Elektrikli araçların geç teslimi ve kaybedilen çevre bonusu nedeniyle otomobil alıcılarının tazminat hakkı
Münih Sulh Mahkemesi, 19.02.2024 tarihli (Esas No: 223 C 15954/23) kararıyla, elektrikli araç alımı ve devlet teşviklerinden yararlanılmasıyla ilgili uygulamada önemli bir karar vermiştir.

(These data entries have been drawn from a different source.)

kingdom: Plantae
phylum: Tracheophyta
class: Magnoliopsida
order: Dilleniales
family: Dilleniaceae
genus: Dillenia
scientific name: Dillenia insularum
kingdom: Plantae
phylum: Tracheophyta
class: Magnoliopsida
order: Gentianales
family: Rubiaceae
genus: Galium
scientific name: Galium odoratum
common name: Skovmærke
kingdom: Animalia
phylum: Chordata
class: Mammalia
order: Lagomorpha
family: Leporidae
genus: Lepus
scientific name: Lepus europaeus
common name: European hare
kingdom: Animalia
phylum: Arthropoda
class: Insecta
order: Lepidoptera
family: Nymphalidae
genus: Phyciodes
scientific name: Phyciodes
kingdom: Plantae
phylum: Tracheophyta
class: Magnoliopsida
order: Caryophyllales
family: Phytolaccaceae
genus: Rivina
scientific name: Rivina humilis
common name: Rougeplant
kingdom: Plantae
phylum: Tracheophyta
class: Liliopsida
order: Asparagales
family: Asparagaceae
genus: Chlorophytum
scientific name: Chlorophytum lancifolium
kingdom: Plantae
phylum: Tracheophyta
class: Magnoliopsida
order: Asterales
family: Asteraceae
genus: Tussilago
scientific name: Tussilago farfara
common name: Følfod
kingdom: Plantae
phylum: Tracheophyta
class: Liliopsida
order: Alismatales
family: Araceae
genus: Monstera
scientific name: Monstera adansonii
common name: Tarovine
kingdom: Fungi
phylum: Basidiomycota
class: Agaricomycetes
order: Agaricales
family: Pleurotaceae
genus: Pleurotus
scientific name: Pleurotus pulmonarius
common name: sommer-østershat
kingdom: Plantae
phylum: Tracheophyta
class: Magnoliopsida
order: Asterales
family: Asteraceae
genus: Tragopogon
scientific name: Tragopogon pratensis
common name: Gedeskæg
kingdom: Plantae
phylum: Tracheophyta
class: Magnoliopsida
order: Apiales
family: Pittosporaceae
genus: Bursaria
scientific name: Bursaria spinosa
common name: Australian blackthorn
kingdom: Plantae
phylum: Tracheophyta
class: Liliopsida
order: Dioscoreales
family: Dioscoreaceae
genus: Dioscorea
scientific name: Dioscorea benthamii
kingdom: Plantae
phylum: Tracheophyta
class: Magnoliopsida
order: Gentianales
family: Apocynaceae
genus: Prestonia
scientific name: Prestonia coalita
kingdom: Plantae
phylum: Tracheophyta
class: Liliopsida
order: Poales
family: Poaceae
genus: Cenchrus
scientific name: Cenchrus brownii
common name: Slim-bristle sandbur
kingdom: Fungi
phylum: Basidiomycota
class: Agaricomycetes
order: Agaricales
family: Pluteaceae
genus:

Merkezde, bir elektrikli otomobil alıcısının, aracın geç teslim edilmesi sonucu önceden vaat edilen çevre bonusunun tamamından yararlanamaması halinde, satıcı oto bayisine karşı tazminat hakkı olup olmadığı sorusu yer almaktadır.
Davanın arka planı
Sözleşme imzalanması ve teşvikler
Bir tüketici, Mayıs 2022’de bir otomobil bayisiyle tamamen elektrikli yeni bir araç satın almak üzere bir sözleşme imzaladı. Sözleşme imzalandığı sırada, o dönemde geçerli olan çevre bonusu teşvikinin mevcut hali geçerliydi ve bu teşvik – belirli bir süre ve belirli şartlar altında – devlet ve üretici katkısı olarak araç bedelinin önemli bir kısmını karşılamayı amaçlıyordu.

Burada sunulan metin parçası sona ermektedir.